[Dataset excerpt]
--*--
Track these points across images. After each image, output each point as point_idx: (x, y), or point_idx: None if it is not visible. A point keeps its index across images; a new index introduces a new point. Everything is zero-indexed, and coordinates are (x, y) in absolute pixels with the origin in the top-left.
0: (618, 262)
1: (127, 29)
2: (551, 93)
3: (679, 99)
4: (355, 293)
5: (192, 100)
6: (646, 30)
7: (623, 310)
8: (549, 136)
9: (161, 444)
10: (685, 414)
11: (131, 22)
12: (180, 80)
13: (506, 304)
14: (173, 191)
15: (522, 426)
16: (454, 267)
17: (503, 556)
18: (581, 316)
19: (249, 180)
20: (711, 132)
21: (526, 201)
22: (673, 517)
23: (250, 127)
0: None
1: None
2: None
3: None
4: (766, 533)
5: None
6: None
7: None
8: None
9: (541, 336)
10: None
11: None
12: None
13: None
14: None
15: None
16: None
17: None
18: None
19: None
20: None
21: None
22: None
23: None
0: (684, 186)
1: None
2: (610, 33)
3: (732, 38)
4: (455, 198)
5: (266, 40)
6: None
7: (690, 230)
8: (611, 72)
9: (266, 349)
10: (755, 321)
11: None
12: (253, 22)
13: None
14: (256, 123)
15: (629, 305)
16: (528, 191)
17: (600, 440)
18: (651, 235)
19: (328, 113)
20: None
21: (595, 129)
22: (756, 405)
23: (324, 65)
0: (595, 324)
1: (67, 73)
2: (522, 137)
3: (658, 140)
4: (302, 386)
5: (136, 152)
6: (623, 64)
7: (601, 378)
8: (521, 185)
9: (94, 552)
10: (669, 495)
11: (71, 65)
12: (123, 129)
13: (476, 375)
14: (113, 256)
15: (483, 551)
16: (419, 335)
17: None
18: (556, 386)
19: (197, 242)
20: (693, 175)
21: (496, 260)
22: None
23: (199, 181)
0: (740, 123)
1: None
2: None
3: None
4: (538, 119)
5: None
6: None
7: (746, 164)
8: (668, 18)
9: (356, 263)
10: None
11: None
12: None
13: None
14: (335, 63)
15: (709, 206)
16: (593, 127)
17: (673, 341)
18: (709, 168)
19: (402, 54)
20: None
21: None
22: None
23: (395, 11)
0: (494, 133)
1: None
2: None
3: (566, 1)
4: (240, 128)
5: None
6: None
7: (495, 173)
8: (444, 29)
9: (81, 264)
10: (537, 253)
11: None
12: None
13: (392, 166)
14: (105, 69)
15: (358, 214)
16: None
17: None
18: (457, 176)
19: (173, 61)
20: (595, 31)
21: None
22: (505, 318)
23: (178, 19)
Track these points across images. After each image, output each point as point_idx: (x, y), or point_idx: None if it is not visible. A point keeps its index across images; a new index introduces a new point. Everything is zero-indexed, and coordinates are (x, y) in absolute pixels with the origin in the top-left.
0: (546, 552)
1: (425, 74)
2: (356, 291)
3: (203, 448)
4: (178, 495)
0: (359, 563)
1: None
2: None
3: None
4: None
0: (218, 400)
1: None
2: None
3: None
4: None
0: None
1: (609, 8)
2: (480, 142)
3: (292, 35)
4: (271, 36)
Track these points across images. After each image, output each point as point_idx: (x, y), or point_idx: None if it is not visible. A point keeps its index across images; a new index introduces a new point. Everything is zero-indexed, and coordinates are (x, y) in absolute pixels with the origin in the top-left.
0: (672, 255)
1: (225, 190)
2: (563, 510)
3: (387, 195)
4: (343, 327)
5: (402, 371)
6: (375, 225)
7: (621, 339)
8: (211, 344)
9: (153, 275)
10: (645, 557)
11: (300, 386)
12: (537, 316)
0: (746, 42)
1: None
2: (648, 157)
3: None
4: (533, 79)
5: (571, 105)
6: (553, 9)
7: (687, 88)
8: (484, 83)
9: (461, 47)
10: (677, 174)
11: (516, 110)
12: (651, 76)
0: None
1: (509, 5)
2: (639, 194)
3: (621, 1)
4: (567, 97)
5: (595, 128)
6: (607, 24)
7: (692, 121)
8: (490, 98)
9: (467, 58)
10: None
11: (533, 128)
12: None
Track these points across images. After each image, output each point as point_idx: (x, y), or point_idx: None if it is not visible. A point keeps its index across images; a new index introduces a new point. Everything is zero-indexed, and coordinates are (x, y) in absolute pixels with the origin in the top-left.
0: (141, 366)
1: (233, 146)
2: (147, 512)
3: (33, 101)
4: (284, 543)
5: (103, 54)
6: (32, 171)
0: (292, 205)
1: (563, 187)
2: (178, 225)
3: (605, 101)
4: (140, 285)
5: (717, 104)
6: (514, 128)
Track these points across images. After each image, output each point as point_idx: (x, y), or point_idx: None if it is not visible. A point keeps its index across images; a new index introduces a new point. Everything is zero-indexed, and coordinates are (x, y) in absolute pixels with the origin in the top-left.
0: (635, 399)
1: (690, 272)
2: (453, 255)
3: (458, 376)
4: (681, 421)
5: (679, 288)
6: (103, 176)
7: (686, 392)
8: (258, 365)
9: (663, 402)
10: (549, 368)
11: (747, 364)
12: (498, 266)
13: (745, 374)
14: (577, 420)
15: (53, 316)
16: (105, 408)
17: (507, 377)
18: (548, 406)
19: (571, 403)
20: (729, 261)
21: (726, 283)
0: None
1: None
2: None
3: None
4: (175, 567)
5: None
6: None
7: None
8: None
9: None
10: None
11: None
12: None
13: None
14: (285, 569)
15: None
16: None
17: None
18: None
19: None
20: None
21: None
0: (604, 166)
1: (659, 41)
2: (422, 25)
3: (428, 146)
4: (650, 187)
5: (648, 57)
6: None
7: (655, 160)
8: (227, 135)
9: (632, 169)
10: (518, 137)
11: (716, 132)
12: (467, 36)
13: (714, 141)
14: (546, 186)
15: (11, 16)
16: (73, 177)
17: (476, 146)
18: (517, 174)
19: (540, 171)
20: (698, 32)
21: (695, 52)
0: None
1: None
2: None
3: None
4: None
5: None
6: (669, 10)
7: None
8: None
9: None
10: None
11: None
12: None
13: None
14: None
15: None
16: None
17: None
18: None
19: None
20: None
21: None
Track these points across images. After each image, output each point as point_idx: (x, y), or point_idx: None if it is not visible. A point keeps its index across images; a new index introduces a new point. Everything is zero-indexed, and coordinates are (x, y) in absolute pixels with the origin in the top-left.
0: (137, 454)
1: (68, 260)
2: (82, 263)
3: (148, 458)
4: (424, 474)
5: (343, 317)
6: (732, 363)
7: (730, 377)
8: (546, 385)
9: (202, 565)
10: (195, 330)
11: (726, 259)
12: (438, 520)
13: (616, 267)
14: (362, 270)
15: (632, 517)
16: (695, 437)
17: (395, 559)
--*--
» **WHAT TO DO**
Rewrite all of the material above, replacing "top-left" with "upper-left" and leaving everything else unchanged.

» **THE OUTPUT**
Track these points across images. After each image, output each point as point_idx: (x, y), or point_idx: None if it is not visible. A point keeps its index across images; a new index introduces a new point. Everything is zero-indexed, and coordinates are (x, y) in absolute pixels with the origin in the upper-left.
0: (618, 262)
1: (127, 29)
2: (551, 93)
3: (679, 99)
4: (355, 293)
5: (192, 100)
6: (646, 30)
7: (623, 310)
8: (549, 136)
9: (161, 444)
10: (685, 414)
11: (131, 22)
12: (180, 80)
13: (506, 304)
14: (173, 191)
15: (522, 426)
16: (454, 267)
17: (503, 556)
18: (581, 316)
19: (249, 180)
20: (711, 132)
21: (526, 201)
22: (673, 517)
23: (250, 127)
0: None
1: None
2: None
3: None
4: (766, 533)
5: None
6: None
7: None
8: None
9: (541, 336)
10: None
11: None
12: None
13: None
14: None
15: None
16: None
17: None
18: None
19: None
20: None
21: None
22: None
23: None
0: (684, 186)
1: None
2: (610, 33)
3: (732, 38)
4: (455, 198)
5: (266, 40)
6: None
7: (690, 230)
8: (611, 72)
9: (266, 349)
10: (755, 321)
11: None
12: (253, 22)
13: None
14: (256, 123)
15: (629, 305)
16: (528, 191)
17: (600, 440)
18: (651, 235)
19: (328, 113)
20: None
21: (595, 129)
22: (756, 405)
23: (324, 65)
0: (595, 324)
1: (67, 73)
2: (522, 137)
3: (658, 140)
4: (302, 386)
5: (136, 152)
6: (623, 64)
7: (601, 378)
8: (521, 185)
9: (94, 552)
10: (669, 495)
11: (71, 65)
12: (123, 129)
13: (476, 375)
14: (113, 256)
15: (483, 551)
16: (419, 335)
17: None
18: (556, 386)
19: (197, 242)
20: (693, 175)
21: (496, 260)
22: None
23: (199, 181)
0: (740, 123)
1: None
2: None
3: None
4: (538, 119)
5: None
6: None
7: (746, 164)
8: (668, 18)
9: (356, 263)
10: None
11: None
12: None
13: None
14: (335, 63)
15: (709, 206)
16: (593, 127)
17: (673, 341)
18: (709, 168)
19: (402, 54)
20: None
21: None
22: None
23: (395, 11)
0: (494, 133)
1: None
2: None
3: (566, 1)
4: (240, 128)
5: None
6: None
7: (495, 173)
8: (444, 29)
9: (81, 264)
10: (537, 253)
11: None
12: None
13: (392, 166)
14: (105, 69)
15: (358, 214)
16: None
17: None
18: (457, 176)
19: (173, 61)
20: (595, 31)
21: None
22: (505, 318)
23: (178, 19)
Track these points across images. After each image, output each point as point_idx: (x, y), or point_idx: None if it is not visible. A point keeps its index across images; a new index introduces a new point. Everything is zero-indexed, and coordinates are (x, y) in absolute pixels with the origin in the upper-left.
0: (546, 552)
1: (425, 74)
2: (356, 291)
3: (203, 448)
4: (178, 495)
0: (359, 563)
1: None
2: None
3: None
4: None
0: (218, 400)
1: None
2: None
3: None
4: None
0: None
1: (609, 8)
2: (480, 142)
3: (292, 35)
4: (271, 36)
Track these points across images. After each image, output each point as point_idx: (x, y), or point_idx: None if it is not visible. A point keeps its index across images; a new index introduces a new point. Everything is zero-indexed, and coordinates are (x, y) in absolute pixels with the origin in the upper-left.
0: (672, 255)
1: (225, 190)
2: (563, 510)
3: (387, 195)
4: (343, 327)
5: (402, 371)
6: (375, 225)
7: (621, 339)
8: (211, 344)
9: (153, 275)
10: (645, 557)
11: (300, 386)
12: (537, 316)
0: (746, 42)
1: None
2: (648, 157)
3: None
4: (533, 79)
5: (571, 105)
6: (553, 9)
7: (687, 88)
8: (484, 83)
9: (461, 47)
10: (677, 174)
11: (516, 110)
12: (651, 76)
0: None
1: (509, 5)
2: (639, 194)
3: (621, 1)
4: (567, 97)
5: (595, 128)
6: (607, 24)
7: (692, 121)
8: (490, 98)
9: (467, 58)
10: None
11: (533, 128)
12: None
Track these points across images. After each image, output each point as point_idx: (x, y), or point_idx: None if it is not visible. A point keeps its index across images; a new index introduces a new point. Everything is zero-indexed, and coordinates are (x, y) in absolute pixels with the origin in the upper-left.
0: (141, 366)
1: (233, 146)
2: (147, 512)
3: (33, 101)
4: (284, 543)
5: (103, 54)
6: (32, 171)
0: (292, 205)
1: (563, 187)
2: (178, 225)
3: (605, 101)
4: (140, 285)
5: (717, 104)
6: (514, 128)
Track these points across images. After each image, output each point as point_idx: (x, y), or point_idx: None if it is not visible. A point keeps its index across images; a new index introduces a new point. Everything is zero-indexed, and coordinates are (x, y) in absolute pixels with the origin in the upper-left.
0: (635, 399)
1: (690, 272)
2: (453, 255)
3: (458, 376)
4: (681, 421)
5: (679, 288)
6: (103, 176)
7: (686, 392)
8: (258, 365)
9: (663, 402)
10: (549, 368)
11: (747, 364)
12: (498, 266)
13: (745, 374)
14: (577, 420)
15: (53, 316)
16: (105, 408)
17: (507, 377)
18: (548, 406)
19: (571, 403)
20: (729, 261)
21: (726, 283)
0: None
1: None
2: None
3: None
4: (175, 567)
5: None
6: None
7: None
8: None
9: None
10: None
11: None
12: None
13: None
14: (285, 569)
15: None
16: None
17: None
18: None
19: None
20: None
21: None
0: (604, 166)
1: (659, 41)
2: (422, 25)
3: (428, 146)
4: (650, 187)
5: (648, 57)
6: None
7: (655, 160)
8: (227, 135)
9: (632, 169)
10: (518, 137)
11: (716, 132)
12: (467, 36)
13: (714, 141)
14: (546, 186)
15: (11, 16)
16: (73, 177)
17: (476, 146)
18: (517, 174)
19: (540, 171)
20: (698, 32)
21: (695, 52)
0: None
1: None
2: None
3: None
4: None
5: None
6: (669, 10)
7: None
8: None
9: None
10: None
11: None
12: None
13: None
14: None
15: None
16: None
17: None
18: None
19: None
20: None
21: None
Track these points across images. After each image, output each point as point_idx: (x, y), or point_idx: None if it is not visible. A point keeps its index across images; a new index introduces a new point. Everything is zero-indexed, and coordinates are (x, y) in absolute pixels with the origin in the upper-left.
0: (137, 454)
1: (68, 260)
2: (82, 263)
3: (148, 458)
4: (424, 474)
5: (343, 317)
6: (732, 363)
7: (730, 377)
8: (546, 385)
9: (202, 565)
10: (195, 330)
11: (726, 259)
12: (438, 520)
13: (616, 267)
14: (362, 270)
15: (632, 517)
16: (695, 437)
17: (395, 559)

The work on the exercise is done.